Written by Catherine Saxelby
on Tuesday, 24 February 2009.
Tagged: juice, review
My taste buds died and woke up in flavour heaven! I've just bought my first bottle of pomegranate molasses and can't believe how magnificent the flavour is! How come I got to the ripe old age of 50-something and never ever sampled this before? Something as basic as a marinade for lamb, pork or chicken now sends me into raptures. A salad with a teaspoon of the molasses in the dressing has me drooling. Even sipping a ‘cordial' made pomegranate molasses in a glass of water is refreshingly divine.
I know you'll think I've gone insane but I've never tasted anything so sublime. Honestly. It's the combination of understated sweetness with that astringency that you only find in balsamic vinegar or too-strong tea (must be those amazing polyphenols - aka tannins - which the tea blenders tell me is what makes you mouth pucker).
When I first tasted a lick of pomegranate molasses, I got the sweet richness, then a tsunami of sharp piquancy hit me, followed by amazing undertones of butterscotch and caramel. It was just heavenly. The brand was Cortas from Lebanon from my fruit market for only A$6.99. A bottle lasts forever.
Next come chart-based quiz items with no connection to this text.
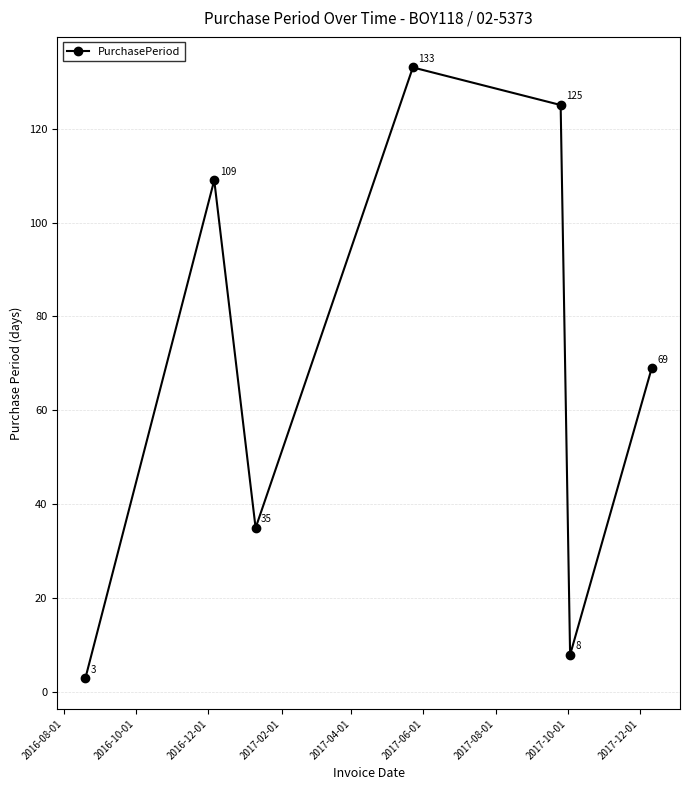

What is the value of the 1st point from the left?

3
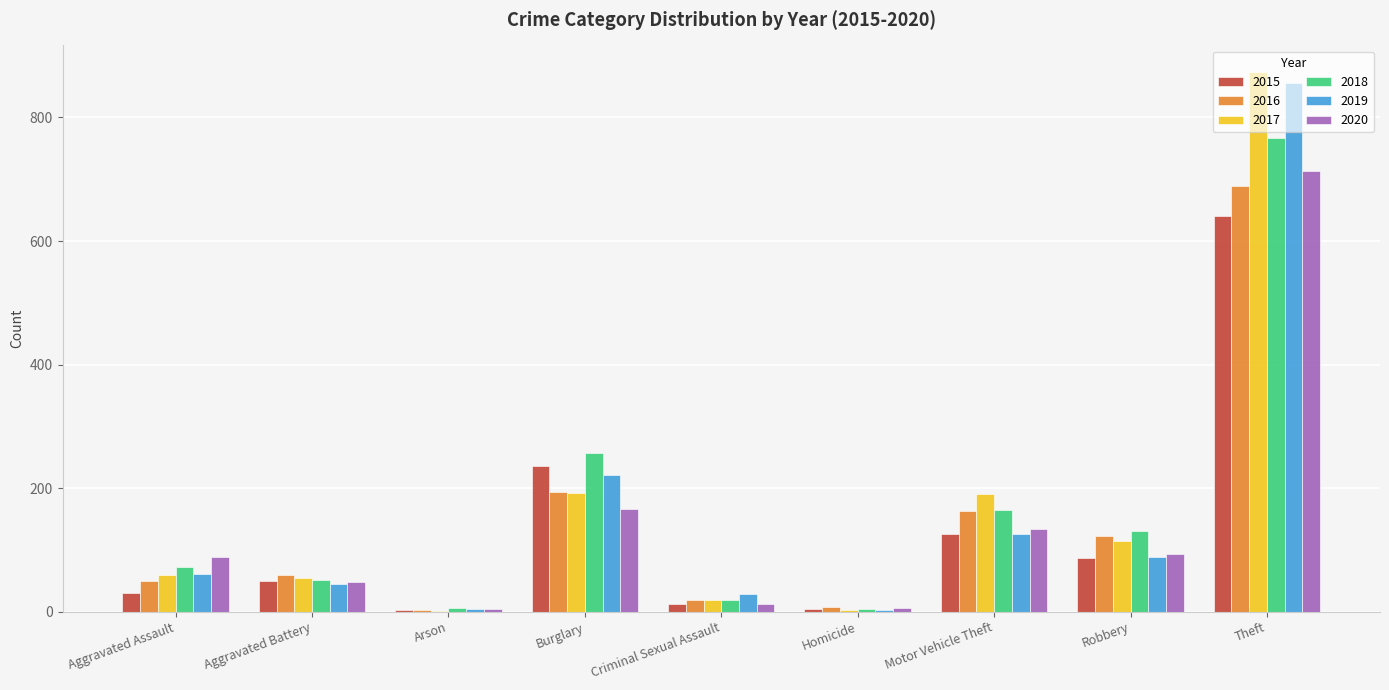

At which label does 2017 reach its peak?

Theft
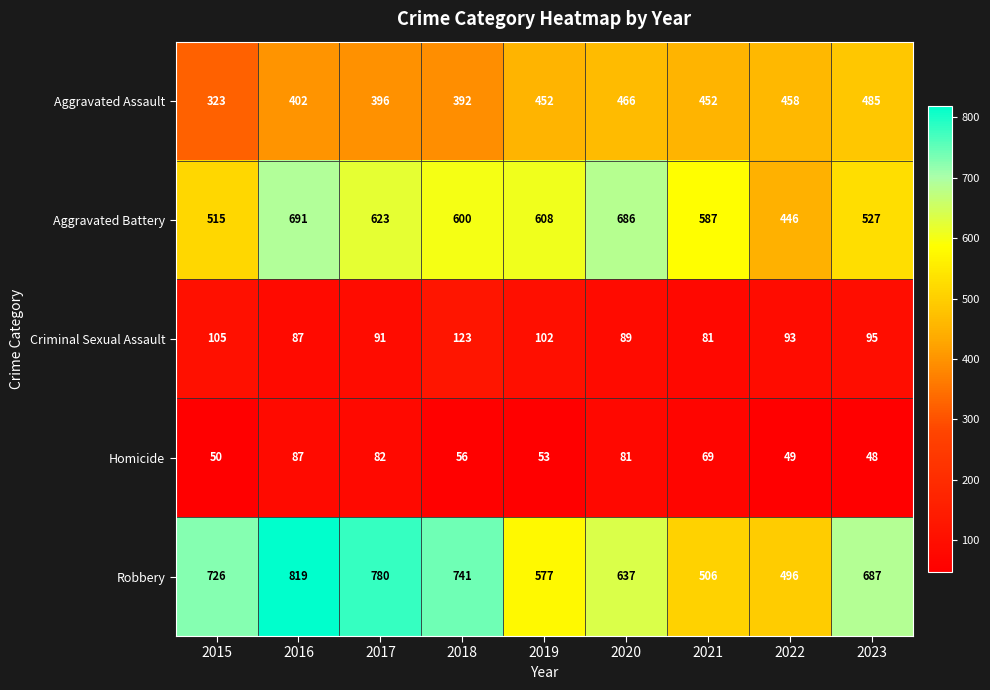

What value does the Criminal Sexual Assault series have at 2023, to the nearest 10?

100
According to the Cortas label, pomegranate molasses is mostly carbohydrate. It's got a hefty 50 per cent carb including 39 per cent sugars. It's all derived from the pomegranate fruit as the only ingredient stated on the bottle is ‘pomegranate concentrated juice'.
This is less than honey at 80 per cent or regular molasses at 96 per cent but on a par with blackcurrant cordial 56 per cent and more than lime juice cordial 40 per cent.
Pomegranate molasses is similar in carbohydrate content to pomegratate juice. The difference here is that a little goes a long way. You can't guzzle glasses of the molasses as you can with the juice.
I can flavour a whole glass of water with one teaspoon (5 g) which gives me 2.5 g of carbs. Not a lot really for so much flavour. Ditto for salad dressing and marinade. And there's not a skerrick of fat or salt.
Who knows for sure? I haven't spied one analysis in all the ORAC tables I've combed. No commercial company is out there paying for it to be done unlike the folk at Pom Wonderful. Interestingly it's one of those food finds that seems to have slipped under the analytical radar.
With the boiling down of the juice to concentrate the syrup, any vitamin C and heat-sensitive antioxidants would be gone, I'm sure. But there may be well plenty of others still there. If the polyphenols can survive wine making and tea brewing, then they can doubtless survive molasses concentrating! I can taste that astringency so I'm fairly positive there's some antioxidants there. But I await confirmation one day.
Rather than dismissing it as something similar to blackcurrant juice, I now see why people go weak at the knees about pomegranate molasses and desire to add a touch to their cooking. And there's no reason why they shouldn't. It will certainly enhance their food and may add more healthy antioxidants to their intake.